Frühbucher, die ihre Pauschalreise für den Sommerurlaub bereits vor Monaten reserviert haben, könnten demnach noch von einem nachträglichen Aufschlag betroffen sein. Zur Kalkulation des Aufpreises existieren komplexe Formeln, die sich in den AGB finden, erläutert der Reiserechtler Paul Degott. „Im Einzelfall gehen die Veranstalter eher mit dem groben Daumen ran und darüber könnte man dann auch streiten“, äußert der Anwalt. Die Option eines späteren Preisaufschlags sei jedoch gegeben.

Sollte der Aufschlag mehr als acht Prozent betragen, können Pauschalreisende kostenfrei vom Vertrag Abstand nehmen, informiert das Europäische Verbraucherzentrum. Hierfür ist es jedoch notwendig, die gesetzte Frist einzuhalten. Wird nicht rechtzeitig reagiert, so wird der Preisaufschlag als akzeptiert betrachtet.
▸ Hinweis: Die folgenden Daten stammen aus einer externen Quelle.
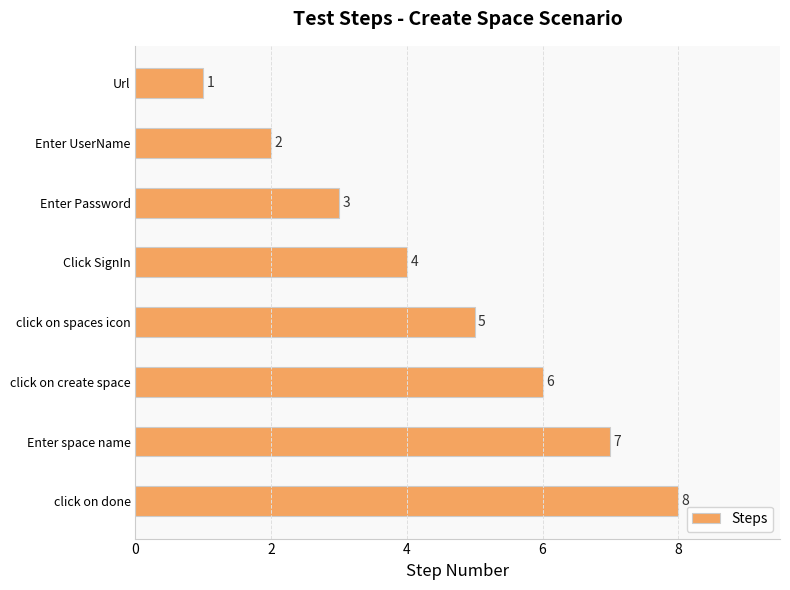

Where is the data nearest to the value 4?

Click SignIn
Handlungsoptionen bei Flugannullierung durch die Airline

Im Gegensatz zu Pauschalreisen ist es Fluggesellschaften nicht gestattet, die Kosten für ein schon erworbenes Ticket im Nachhinein anzuheben. Laut Anwalt Degott handle es sich dabei um eine spätere Vertragsanpassung, die nicht akzeptiert werden müsse. Eine vergleichbare Einschätzung gibt das Portal Flightright ab. Demzufolge obliegt das Geschäftsrisiko prinzipiell den Fluglinien – das schließt geopolitische Krisen und deren Effekte auf die Kerosinpreise mit ein.

Allerdings kann es zu Annullierungen von Flügen kommen. Infolge von Kerosinengpässen reduzieren diverse asiatische Airlines ihr Flugangebot, wie das Branchenportal fvw.de meldet. Laut Medieninformationen hat auch die Lufthansa eine Prüfung der Stilllegung von Maschinen und der Annullierung bestimmter Routen veranlasst. Bei der Streichung eines gebuchten Fluges besteht nach EU-Recht ein Anrecht auf Rückerstattung des Kaufpreises oder die Möglichkeit, auf eine alternative Flugverbindung zu bestehen. Diese Regelung greift, sofern die Fluggesellschaft in der EU ansässig ist oder der Start von einem Flughafen innerhalb der EU geplant war.

Wird auf eine Umbuchung bestanden, kommen auch Flüge von konkurrierenden Fluggesellschaften als Ersatz infrage. Sollten am vorgesehenen Reisedatum nur noch bei anderen Anbietern verfügbare Sitze existieren, kann die ursprüngliche Airline mit einer Fristsetzung zur Umbuchung aufgefordert werden. Nach Aussage von Degott kann man andernfalls die neue Buchung selbstständig durchführen und die entstandenen Ausgaben zurückfordern. Für einen Flug, der in mehreren Wochen stattfindet, sei eine Frist von einigen Tagen als angemessen zu betrachten.

Erfolgt eine Flugannullierung kürzer als 14 Tage vor dem geplanten Start, können Betroffenen gemäß der EU-Fluggastrechteverordnung darüber hinaus Ausgleichszahlungen von bis zu 600 Euro zustehen. (red)

Dieser Inhalt wurde mit Hilfe von KI erstellt.